Centralna telewizja, a więc i wiadomości nie docierały wszędzie. Pełną kontrolę nad stacją nadawczą mieliśmy tylko w stolicy. Nie wiadomo było, co nadają stacje lokalne.
Podejrzewaliśmy, że na niektórych terenach władcy kontrolują stacje telewizyjne. I o ile, ludzie tam pewnie nie słyszeli ostrzeżeń, mieliśmy wszelkie dane, by przypuszczać, że przybysze z Tytana je słyszeli. Nadchodziły raporty z Iowa. Gubernator stanu Iowa był jednym z pierwszych, którzy przesłali wiadomość Prezydentowi. Obiecywał w niej pełną współpracę. Zawiadamiał, iż policja stanu krąży po drogach, zatrzymując i sprawdzając wszystkich. Połączenia lotnicze nad Iowa zostały wstrzymane na czas zagrożenia, tak jak zarządził Prezydent. Gubernator przekazał nam nawet relację z wystąpienia nakłaniającego mieszkańców do chodzenia z obnażonymi plecami. Podczas transmisji eksponowano jego twarz. Chciałem, by się odwrócił. Ale nagie plecy zostały pokazane z innej kamery.
Jeśli jakieś miejsce w Stanach było największym skupiskiem przybyszów z Tytana, to właśnie Iowa. Zastanawiałem się nad tym wszystkim siedząc w sali konferencyjnej. Zgromadziła się znowu spora grupa ekspertów. Obok Prezydenta stał Starzec i oczywiście Mary. Był też minister bezpieczeństwa — Martinez i główny szef sztabu — marszałek Rexton. Dostrzegłem również grube ryby z gabinetu Prezydenta, ale oni właściwie się nie liczyli.
— I co, Andrew? Iowa jest nasza — Prezydent zwrócił się do Starca po obejrzeniu przekazu z Iowa.
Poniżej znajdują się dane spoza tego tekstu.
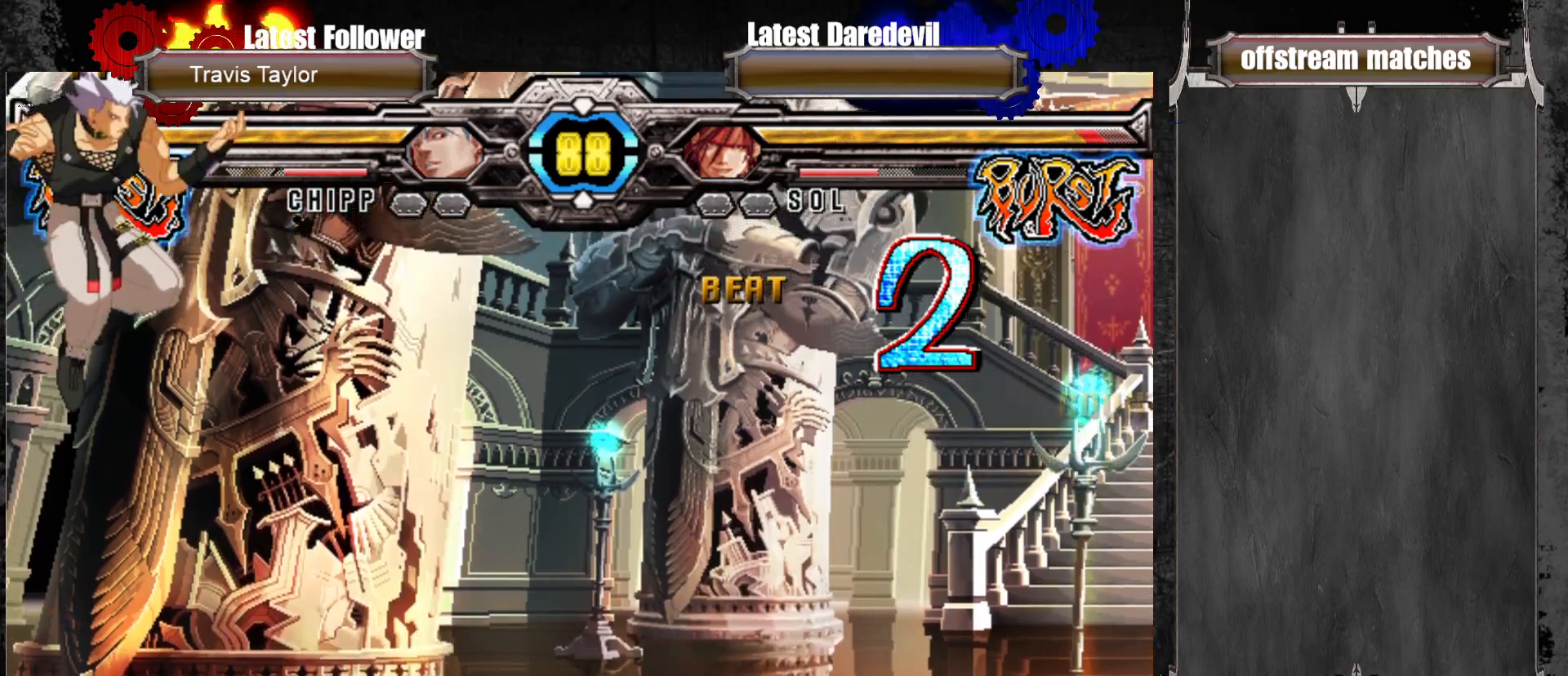
{"buttons": [], "left_stick": "right", "events": [[183, "left_stick", "right"], [283, "SQUARE", "down"], [283, "TRIANGLE", "down"], [450, "SQUARE", "up"], [450, "TRIANGLE", "up"]]}
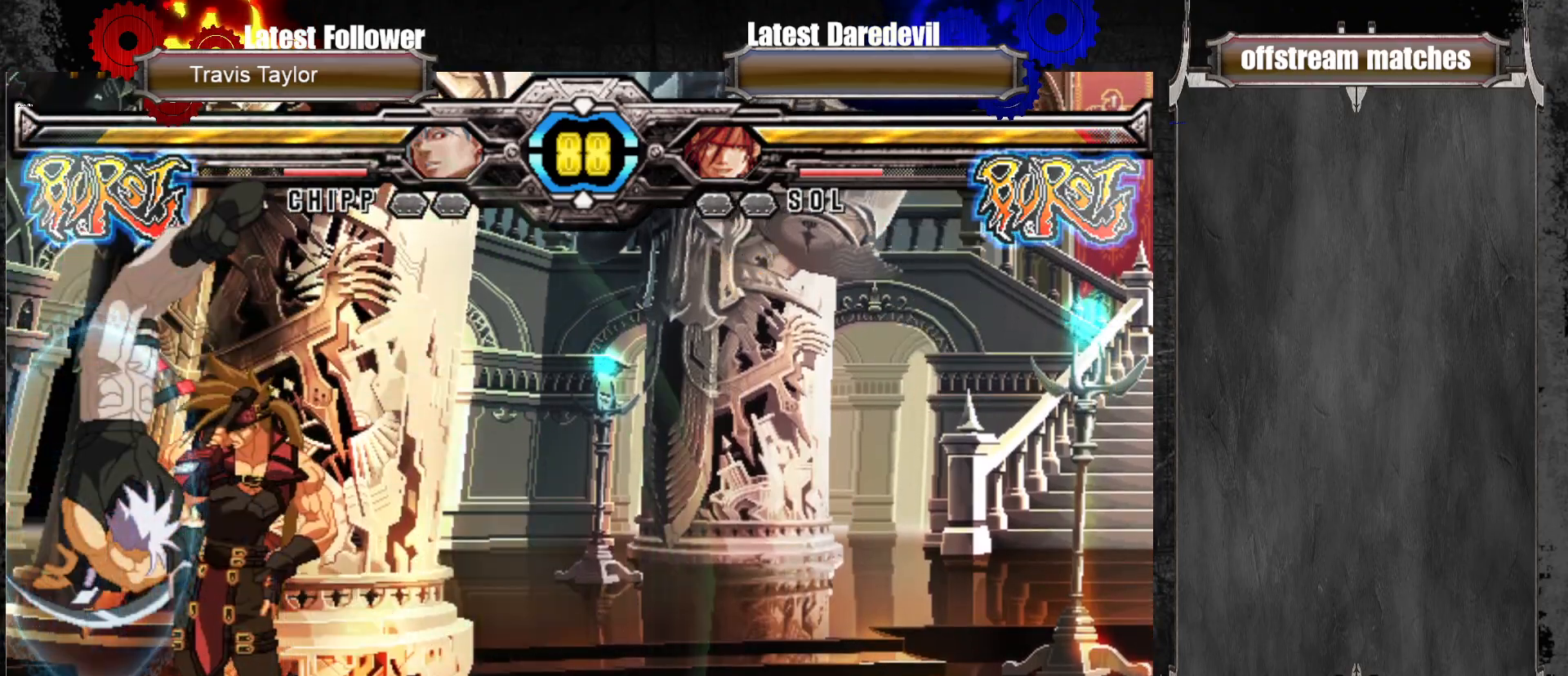
{"buttons": ["SQUARE", "TRIANGLE"], "left_stick": "down-right"}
— Wydaje mi się — powiedział Rexton — że nie mieliśmy dość czasu, by ocenić sytuację. Oni chyba zeszli do podziemia. Musimy sprawdzić każdy skrawek podejrzanego obszaru.
— Przetrząsnąć Iowa?! Może snopek po snopku, co? Nie, to do mnie nie przemawia — odezwał się Starzec.
— A jak inaczej, by się pan do tego zabrał?
— Niech pan wyobrazi sobie przeciwnika! Oni nie mogli zejść do podziemia. Nie mogą funkcjonować bez żywicieli.
— No dobrze, załóżmy, że to prawda. Ile pasożytów może być według pana w Iowa?
— Do cholery, skąd mam wiedzieć? Nie zwierzają mi się!
— Możemy założyć w przybliżeniu, że…
— Nie ma pan żadnych podstaw do jakichkolwiek założeń — krzyknął Starzec. — Czy nie widzicie, oni wygrali następną rundę?
— Co?
— Słyszeliście gubernatora. Pozwolili nam zobaczyć jego plecy, choć nie mamy żadnej pewności, że to były jego plecy. Przecież potem nie obrócił się ponownie do kamery?